Earmark victory shows power of one persistent voice

Tim Phillips President, Americans for Prosperity
Font Size:

Sometimes we all wonder if one person can make a difference. I hear that question a lot at rallies and events—“Am I making a difference?”

A few years ago in Congress, one man—Rep. Jeff Flake from Arizona—stood and waged a principled battle to stop earmarks. Flake forced vote after vote on his colleagues’ earmarks. And he lost every single vote. Often only 10 or 20 fellow members voted with him.

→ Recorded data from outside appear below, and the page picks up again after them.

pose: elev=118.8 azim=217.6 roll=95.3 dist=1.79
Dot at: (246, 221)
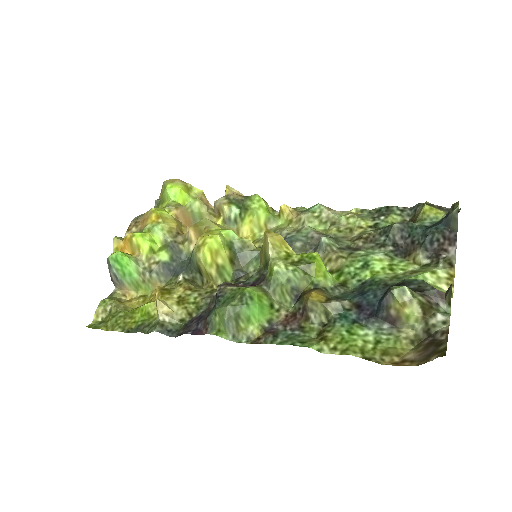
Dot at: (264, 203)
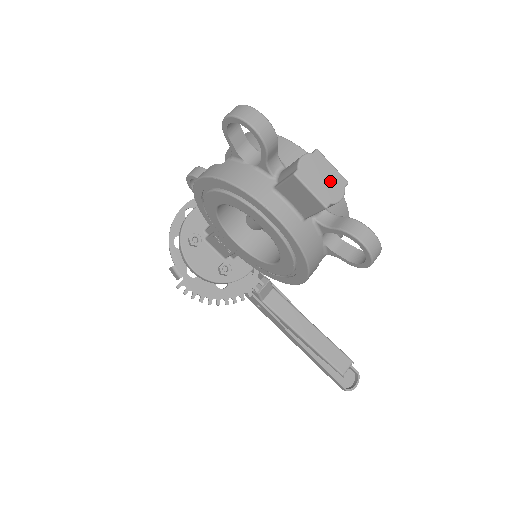
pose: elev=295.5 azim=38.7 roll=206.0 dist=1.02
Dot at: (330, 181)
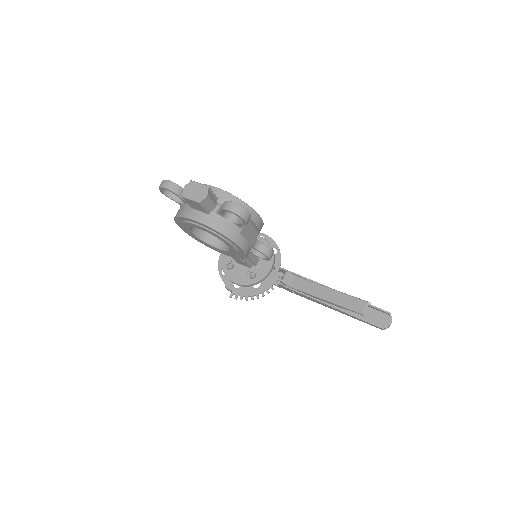
Dot at: (199, 190)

The then-Republican Speaker of the House told him to stop, as did other powerful Republicans and Democrats. Flake kept forcing roll call votes and forcefully speaking out.

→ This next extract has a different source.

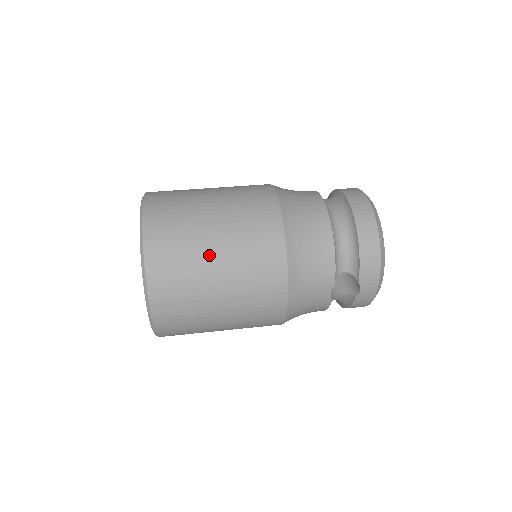
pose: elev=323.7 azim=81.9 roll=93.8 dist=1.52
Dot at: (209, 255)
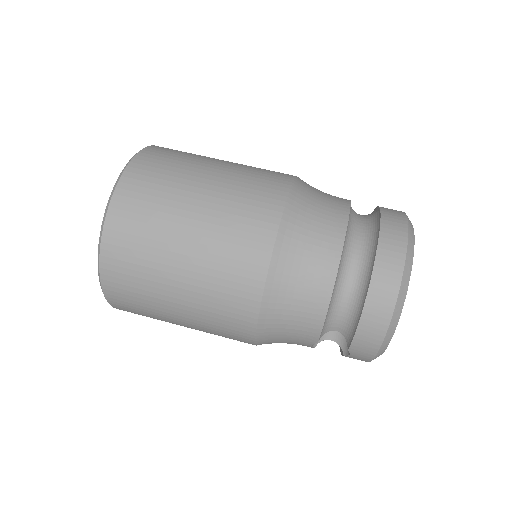
Dot at: (171, 275)
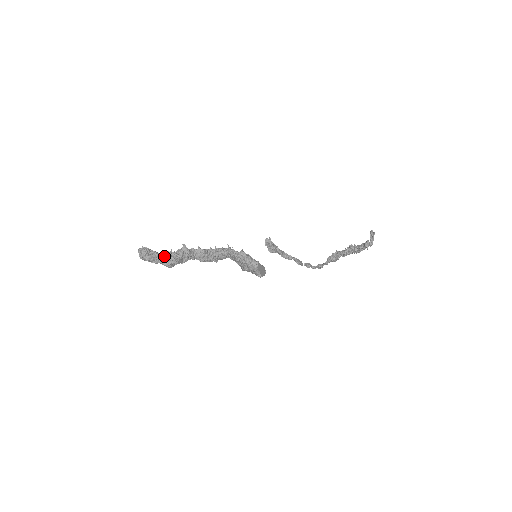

The Speaker stripped Flake of his best committee assignment. Newspapers back home wrote that voters in the district expected Flake to bring home the bacon. When I would visit Capitol Hill in those days, the loneliest place in the cafeteria was always next to Rep. Flake.

But he persevered.

At the same time, the number of earmarks was growing exponentially. In the 1990s, appropriations bills had about 1,500 earmarks; by 2008, it was around 11,000.

While Rep. Flake was putting on the pressure in Washington, Americans for Prosperity Foundation started educating citizens about the problem. Four years ago, AFP Foundation took our Ending Earmarks Express R.V. tour across more than 15,000 miles, visiting the 50 most egregious earmarks in 37 states. We visited a Teapot Museum in North Carolina, a catfish genome mapping project in Alabama, and many more.

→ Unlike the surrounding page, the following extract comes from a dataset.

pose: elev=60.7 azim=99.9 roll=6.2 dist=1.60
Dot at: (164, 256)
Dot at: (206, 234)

You may remember the infamous “Bridge to Nowhere” that finally tilted the playing field—our Ending Earmarks Express went all the way to Alaska to visit it. Public opinion was starting to turn.

It wasn’t until 2007 that the House changed its rules and required earmark sponsors’ names to be public. It’s kind of hard to believe it took that long for members of Congress even to own up to all their pork projects—since they often benefited from them the more people knew about them.

AFP Foundation recently released a study that showed evidence House members gain electoral advantage by getting earmarks for their districts. A 100-percent increase in earmark funding translated into an increase in vote share between 4.1 percent and 5.7 percent, study author Dr. Thomas Stratmann found.

If the objective is to get re-elected, then, unfortunately, earmarking works. That’s why it took such remarkable political courage for Jeff Flake to lead this fight. Ending earmark corruption means standing up for fiscal responsibility while sacrificing the practical political advantages that come from bringing home the bacon.

This past week saw a watershed moment in the long fight for earmark reform. The Republican Conference in the House of Representatives passed a complete ban on Republican members requesting and receiving earmarks. And the Democrats took the significant, through limited, step of banning earmarks for “for-profit” entities. (They apparently believe that when the lobbyists begging for federal tax dollars are being paid with state and local tax dollars, the process is more virtuous.)

We’re slowly but surely on the road to victory on this issue. But it’s important to recall the effort in Congress started with one principled elected leader—Jeff Flake—and he deserves our thanks for standing strong even in opposition to his own colleagues when he knew it was the right thing to do. It’s an inspiration to each of us committed to the sometimes lonely fight for limited government and fiscal responsibility.

Tim Phillips is president of Americans for Prosperity Foundation, a free-market grassroots organization with more than 975,000 members nationwide.